JOB ITEM: The required output is the exact run of lines below that opens at the line with "Országos Szövetkezeti Tanács" and closes at the line with "Pénzügyi hírek".

RECORDS FOR THE EXERCISE:
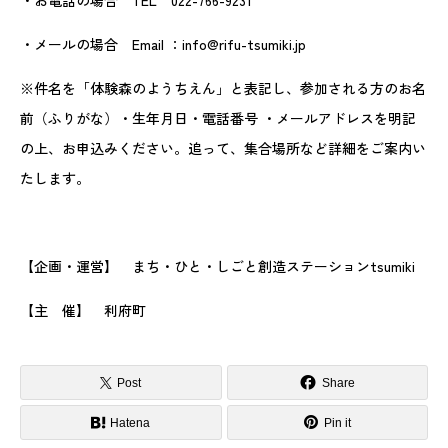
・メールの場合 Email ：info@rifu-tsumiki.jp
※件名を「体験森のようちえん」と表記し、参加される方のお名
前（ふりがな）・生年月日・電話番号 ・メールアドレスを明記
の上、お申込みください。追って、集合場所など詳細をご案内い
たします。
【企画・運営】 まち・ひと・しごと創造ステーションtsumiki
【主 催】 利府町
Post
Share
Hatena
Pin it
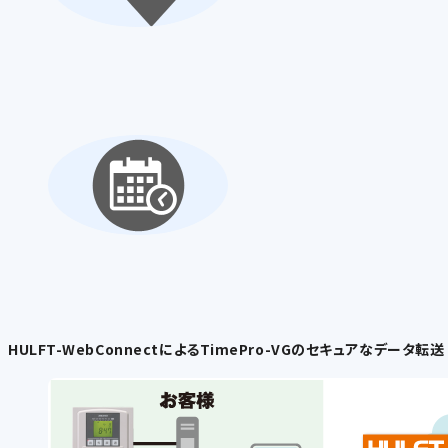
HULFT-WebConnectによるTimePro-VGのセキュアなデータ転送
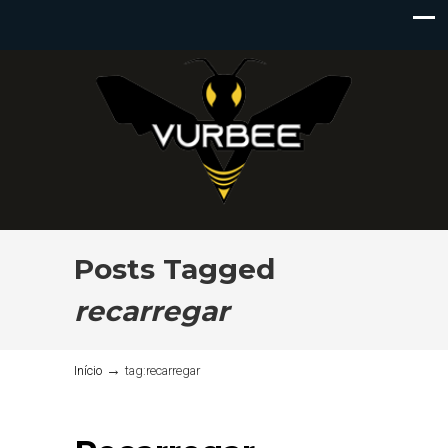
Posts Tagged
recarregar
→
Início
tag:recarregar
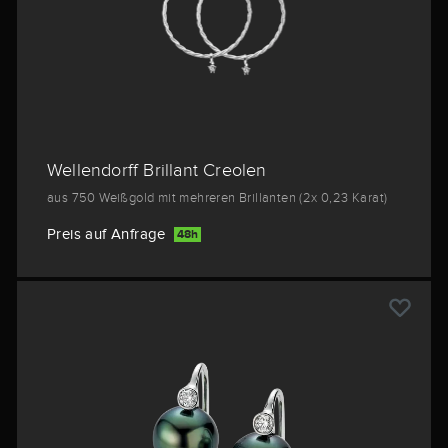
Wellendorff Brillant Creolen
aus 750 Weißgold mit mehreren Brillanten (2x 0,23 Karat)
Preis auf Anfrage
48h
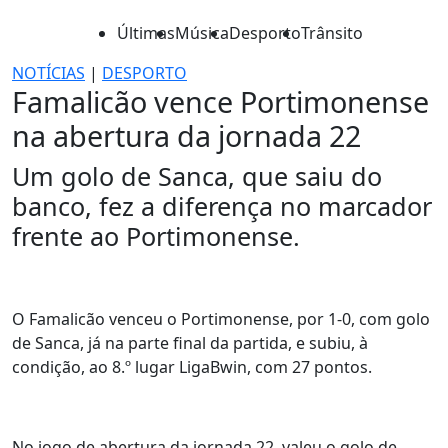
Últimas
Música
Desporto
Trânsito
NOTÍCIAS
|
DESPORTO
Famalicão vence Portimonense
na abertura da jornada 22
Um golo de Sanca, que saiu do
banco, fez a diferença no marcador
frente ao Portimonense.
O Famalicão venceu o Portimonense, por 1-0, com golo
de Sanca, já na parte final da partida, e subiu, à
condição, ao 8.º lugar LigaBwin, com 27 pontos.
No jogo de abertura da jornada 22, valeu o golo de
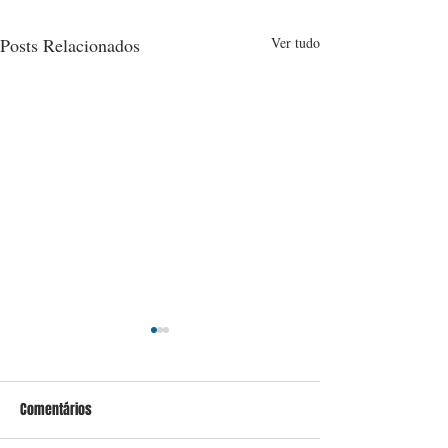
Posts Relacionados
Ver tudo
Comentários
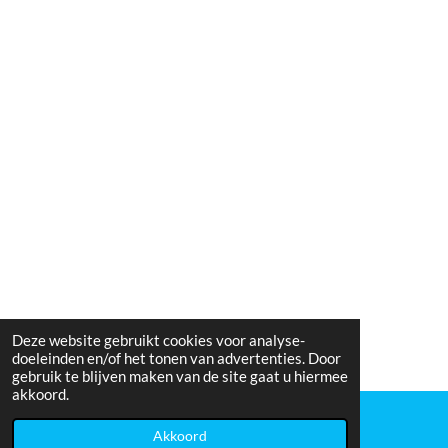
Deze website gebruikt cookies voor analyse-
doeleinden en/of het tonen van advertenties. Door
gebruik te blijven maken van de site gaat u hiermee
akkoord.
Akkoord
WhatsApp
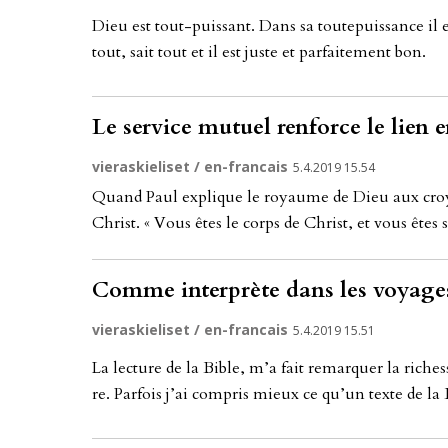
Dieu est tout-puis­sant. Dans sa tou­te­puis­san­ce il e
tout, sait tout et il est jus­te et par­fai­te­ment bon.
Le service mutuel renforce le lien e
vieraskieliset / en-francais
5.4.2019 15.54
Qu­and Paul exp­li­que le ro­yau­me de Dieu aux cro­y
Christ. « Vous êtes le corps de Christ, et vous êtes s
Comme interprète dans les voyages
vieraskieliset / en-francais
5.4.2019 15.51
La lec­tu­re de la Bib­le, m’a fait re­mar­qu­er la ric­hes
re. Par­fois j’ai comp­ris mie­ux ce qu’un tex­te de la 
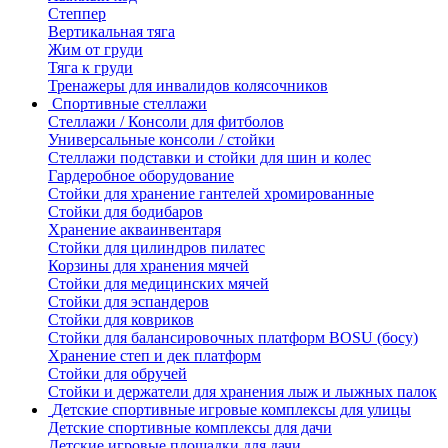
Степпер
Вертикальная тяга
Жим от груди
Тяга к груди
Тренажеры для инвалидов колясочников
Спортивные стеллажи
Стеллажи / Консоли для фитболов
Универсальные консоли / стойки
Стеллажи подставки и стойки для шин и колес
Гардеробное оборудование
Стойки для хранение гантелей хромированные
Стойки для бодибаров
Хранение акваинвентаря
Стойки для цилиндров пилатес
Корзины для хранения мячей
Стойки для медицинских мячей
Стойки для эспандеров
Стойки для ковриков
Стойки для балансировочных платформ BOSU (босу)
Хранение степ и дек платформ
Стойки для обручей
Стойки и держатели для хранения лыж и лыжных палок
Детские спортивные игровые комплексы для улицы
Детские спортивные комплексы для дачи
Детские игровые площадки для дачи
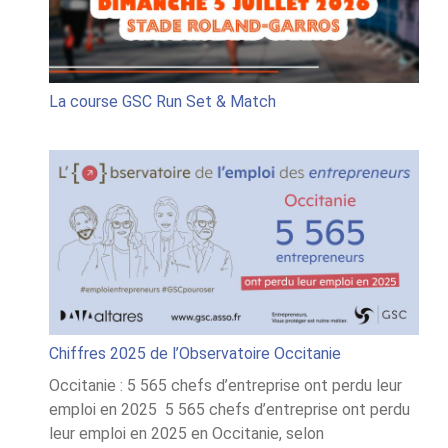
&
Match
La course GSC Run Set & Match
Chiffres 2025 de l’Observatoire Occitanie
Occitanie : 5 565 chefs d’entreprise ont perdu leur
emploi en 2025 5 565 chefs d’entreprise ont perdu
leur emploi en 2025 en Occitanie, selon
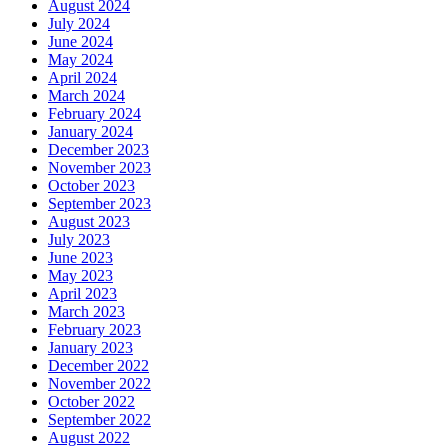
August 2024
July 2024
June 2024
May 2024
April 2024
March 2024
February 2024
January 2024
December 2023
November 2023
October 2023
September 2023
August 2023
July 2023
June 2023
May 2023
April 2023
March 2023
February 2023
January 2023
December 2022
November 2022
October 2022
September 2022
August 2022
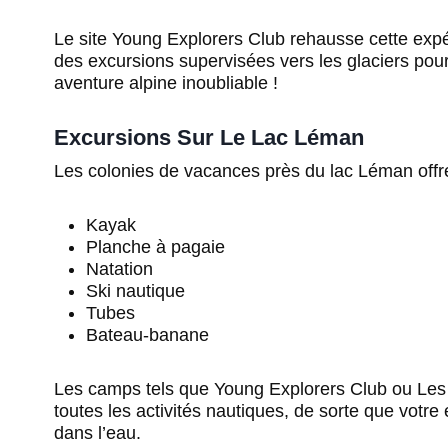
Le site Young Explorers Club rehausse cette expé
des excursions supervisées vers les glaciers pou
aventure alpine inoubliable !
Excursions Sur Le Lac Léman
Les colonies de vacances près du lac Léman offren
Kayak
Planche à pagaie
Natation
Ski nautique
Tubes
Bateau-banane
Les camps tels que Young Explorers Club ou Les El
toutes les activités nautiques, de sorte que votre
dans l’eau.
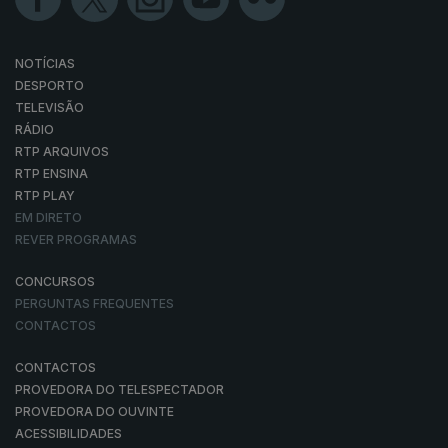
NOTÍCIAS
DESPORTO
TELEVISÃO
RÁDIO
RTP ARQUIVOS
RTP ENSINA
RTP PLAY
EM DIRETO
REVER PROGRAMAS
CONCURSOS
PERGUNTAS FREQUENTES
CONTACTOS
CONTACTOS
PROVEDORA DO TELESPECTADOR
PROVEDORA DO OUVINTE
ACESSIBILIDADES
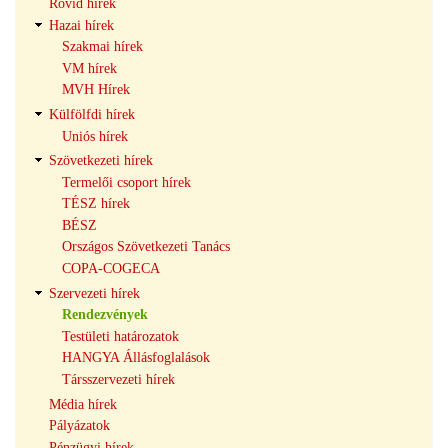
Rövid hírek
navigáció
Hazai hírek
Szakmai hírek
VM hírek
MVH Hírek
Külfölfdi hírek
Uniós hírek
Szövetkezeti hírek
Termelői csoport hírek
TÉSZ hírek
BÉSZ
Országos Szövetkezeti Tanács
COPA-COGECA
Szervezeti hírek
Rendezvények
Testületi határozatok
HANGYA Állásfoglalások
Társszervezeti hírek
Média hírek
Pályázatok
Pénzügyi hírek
* * *
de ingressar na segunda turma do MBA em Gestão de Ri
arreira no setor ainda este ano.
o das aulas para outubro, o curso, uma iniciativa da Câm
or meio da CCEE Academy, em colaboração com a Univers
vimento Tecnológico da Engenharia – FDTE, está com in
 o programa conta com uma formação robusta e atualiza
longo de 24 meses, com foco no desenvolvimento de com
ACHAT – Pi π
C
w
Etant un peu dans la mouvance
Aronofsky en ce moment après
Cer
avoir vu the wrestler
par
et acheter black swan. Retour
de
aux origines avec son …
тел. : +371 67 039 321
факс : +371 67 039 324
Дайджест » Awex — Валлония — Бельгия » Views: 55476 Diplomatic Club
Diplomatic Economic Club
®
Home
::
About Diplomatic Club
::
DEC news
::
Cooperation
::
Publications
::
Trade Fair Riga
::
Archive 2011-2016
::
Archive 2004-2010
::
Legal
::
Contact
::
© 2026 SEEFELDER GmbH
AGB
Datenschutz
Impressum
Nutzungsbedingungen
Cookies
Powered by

TASK RESPONSE:
Országos Szövetkezeti Tanács
COPA-COGECA
Szervezeti hírek
Rendezvények
Testületi határozatok
HANGYA Állásfoglalások
Társszervezeti hírek
Média hírek
Pályázatok
Pénzügyi hírek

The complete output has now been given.